- **Problem**: How many lines of the entries below include the word "Pilastri"? Answer with the number alone.

********

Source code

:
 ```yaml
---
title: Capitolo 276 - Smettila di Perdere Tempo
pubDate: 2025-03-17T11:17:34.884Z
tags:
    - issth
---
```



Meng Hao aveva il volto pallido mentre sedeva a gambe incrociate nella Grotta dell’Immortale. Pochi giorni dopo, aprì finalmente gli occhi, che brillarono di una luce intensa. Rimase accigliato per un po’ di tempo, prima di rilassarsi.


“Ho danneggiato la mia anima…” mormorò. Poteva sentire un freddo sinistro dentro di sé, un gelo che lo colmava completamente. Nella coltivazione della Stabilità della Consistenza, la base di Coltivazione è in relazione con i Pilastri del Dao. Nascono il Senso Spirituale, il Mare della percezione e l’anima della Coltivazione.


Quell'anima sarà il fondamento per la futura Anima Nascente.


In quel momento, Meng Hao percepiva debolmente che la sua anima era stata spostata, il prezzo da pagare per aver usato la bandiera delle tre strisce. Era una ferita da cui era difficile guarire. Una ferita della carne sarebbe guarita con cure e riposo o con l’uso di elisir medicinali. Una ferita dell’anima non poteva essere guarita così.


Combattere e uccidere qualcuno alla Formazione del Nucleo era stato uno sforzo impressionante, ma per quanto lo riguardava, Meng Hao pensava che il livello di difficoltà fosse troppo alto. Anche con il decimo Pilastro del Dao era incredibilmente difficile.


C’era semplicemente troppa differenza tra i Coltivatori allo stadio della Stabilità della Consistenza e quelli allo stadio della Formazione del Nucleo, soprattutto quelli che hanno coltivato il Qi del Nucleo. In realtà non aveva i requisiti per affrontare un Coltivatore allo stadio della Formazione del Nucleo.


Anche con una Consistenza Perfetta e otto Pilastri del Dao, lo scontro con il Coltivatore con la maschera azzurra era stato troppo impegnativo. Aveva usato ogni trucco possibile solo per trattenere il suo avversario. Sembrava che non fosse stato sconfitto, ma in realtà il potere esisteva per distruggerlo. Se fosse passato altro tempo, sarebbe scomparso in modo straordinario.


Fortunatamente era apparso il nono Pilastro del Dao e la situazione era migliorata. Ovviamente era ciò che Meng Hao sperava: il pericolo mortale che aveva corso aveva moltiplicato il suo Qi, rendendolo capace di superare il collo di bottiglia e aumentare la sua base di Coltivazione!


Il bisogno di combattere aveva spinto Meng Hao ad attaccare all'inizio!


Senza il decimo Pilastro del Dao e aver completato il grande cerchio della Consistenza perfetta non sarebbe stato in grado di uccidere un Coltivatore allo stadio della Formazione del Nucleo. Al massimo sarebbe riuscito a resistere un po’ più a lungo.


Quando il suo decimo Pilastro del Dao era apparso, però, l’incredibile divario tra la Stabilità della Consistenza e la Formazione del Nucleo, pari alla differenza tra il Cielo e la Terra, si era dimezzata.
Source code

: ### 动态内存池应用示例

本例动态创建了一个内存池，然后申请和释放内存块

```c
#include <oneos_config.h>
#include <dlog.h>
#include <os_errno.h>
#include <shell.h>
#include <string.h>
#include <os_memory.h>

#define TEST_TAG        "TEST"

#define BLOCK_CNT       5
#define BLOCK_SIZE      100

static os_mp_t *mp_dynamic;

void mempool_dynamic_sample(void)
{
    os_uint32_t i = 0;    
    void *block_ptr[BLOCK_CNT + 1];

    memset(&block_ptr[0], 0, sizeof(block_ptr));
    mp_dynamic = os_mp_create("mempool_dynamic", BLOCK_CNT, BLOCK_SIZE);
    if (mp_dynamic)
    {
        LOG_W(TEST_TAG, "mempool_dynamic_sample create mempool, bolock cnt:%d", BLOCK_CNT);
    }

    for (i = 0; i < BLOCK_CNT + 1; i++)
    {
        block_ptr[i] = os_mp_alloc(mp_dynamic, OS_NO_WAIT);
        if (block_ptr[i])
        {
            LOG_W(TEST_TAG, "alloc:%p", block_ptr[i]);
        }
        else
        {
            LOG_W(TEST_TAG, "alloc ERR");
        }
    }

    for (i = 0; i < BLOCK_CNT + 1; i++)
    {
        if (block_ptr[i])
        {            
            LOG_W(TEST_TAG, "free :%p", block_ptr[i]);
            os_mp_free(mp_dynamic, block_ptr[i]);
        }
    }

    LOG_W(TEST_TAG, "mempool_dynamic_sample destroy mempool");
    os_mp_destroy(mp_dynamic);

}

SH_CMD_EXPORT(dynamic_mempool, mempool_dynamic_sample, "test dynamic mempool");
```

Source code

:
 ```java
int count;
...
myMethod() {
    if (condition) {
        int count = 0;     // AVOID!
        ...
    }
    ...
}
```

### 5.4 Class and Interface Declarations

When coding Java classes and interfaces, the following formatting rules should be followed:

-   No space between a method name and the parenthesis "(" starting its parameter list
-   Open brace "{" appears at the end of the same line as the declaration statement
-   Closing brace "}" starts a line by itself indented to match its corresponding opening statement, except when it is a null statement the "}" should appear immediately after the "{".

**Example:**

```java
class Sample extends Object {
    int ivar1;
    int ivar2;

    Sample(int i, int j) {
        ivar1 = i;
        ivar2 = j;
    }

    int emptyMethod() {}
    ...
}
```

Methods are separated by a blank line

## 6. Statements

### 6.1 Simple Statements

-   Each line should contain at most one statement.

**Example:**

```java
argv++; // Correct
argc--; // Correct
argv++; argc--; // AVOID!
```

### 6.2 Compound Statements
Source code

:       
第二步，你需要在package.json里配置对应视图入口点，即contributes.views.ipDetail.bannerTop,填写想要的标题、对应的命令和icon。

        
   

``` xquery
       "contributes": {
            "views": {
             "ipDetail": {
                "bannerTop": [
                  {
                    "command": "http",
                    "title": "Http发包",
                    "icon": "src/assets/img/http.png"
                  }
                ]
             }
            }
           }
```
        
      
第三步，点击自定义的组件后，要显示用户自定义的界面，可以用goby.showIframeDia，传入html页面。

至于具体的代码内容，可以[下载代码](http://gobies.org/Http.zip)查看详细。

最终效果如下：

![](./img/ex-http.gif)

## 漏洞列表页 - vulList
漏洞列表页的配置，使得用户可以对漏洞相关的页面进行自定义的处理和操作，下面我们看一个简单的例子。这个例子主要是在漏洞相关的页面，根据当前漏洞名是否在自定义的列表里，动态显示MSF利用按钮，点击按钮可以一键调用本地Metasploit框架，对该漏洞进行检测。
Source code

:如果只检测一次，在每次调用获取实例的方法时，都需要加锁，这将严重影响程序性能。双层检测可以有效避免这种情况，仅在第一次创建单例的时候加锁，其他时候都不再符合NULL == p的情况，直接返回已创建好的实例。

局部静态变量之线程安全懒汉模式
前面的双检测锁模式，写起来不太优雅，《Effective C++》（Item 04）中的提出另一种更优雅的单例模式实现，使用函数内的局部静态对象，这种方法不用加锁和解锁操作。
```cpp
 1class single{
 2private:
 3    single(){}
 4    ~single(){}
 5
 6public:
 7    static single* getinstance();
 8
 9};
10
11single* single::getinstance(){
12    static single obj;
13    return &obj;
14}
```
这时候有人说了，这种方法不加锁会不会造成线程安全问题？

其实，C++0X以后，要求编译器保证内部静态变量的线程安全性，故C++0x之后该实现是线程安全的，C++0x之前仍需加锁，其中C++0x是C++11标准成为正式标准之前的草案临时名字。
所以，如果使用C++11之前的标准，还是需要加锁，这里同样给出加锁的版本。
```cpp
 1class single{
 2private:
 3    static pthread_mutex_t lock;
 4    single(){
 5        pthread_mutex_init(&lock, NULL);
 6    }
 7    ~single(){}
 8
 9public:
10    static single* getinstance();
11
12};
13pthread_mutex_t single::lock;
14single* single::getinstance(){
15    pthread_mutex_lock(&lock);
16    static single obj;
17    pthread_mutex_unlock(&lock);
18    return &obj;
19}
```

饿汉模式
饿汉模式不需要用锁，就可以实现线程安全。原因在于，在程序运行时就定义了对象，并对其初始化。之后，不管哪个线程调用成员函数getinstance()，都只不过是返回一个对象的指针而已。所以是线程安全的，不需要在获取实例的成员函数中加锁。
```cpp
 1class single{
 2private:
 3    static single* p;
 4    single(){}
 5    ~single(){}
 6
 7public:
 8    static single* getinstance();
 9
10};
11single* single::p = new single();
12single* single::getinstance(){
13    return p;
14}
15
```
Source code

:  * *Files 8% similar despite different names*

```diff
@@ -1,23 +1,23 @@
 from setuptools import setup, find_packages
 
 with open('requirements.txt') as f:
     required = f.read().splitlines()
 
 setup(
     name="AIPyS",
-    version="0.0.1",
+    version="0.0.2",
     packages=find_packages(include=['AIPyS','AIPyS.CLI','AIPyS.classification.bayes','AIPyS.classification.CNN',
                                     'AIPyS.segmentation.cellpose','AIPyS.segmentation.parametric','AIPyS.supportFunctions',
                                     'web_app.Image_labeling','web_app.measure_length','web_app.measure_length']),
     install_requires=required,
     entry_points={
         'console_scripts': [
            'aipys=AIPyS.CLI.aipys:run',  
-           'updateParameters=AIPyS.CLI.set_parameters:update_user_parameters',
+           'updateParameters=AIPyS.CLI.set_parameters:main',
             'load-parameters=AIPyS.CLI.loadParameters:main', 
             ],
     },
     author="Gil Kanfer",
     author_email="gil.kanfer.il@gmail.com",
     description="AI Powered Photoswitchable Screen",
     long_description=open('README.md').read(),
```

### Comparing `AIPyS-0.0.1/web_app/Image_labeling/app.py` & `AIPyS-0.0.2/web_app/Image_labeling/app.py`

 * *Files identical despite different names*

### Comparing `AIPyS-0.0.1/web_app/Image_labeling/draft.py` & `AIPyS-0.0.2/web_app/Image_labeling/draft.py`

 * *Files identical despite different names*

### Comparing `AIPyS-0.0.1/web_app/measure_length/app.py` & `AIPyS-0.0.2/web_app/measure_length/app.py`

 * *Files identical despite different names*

********

- **Output for this task**: 2